• [THE DATA]:

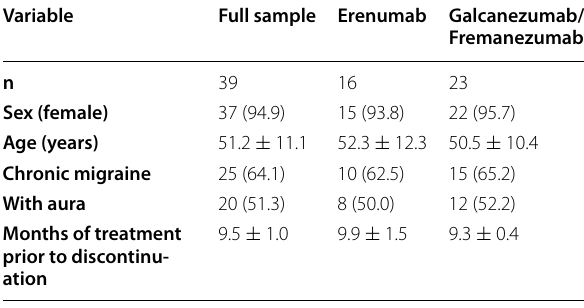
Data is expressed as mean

--

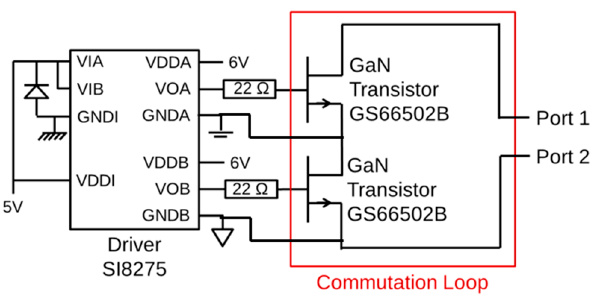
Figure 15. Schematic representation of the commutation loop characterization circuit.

==

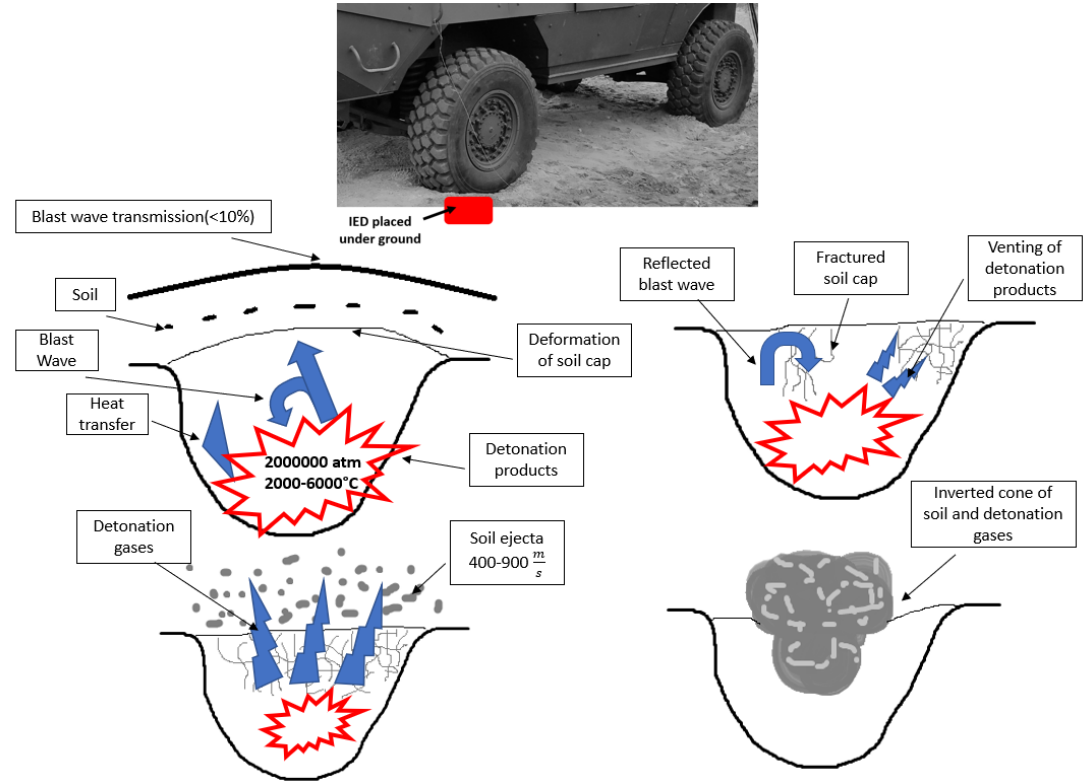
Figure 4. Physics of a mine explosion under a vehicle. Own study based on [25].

• [WHAT YOU HAVE TO DO]: Go through the entries above and copy each line holding the string "Figure".

• [OUTPUT FOR THIS EXERCISE]:
Figure 15. Schematic representation of the commutation loop characterization circuit.
Figure 4. Physics of a mine explosion under a vehicle. Own study based on [25].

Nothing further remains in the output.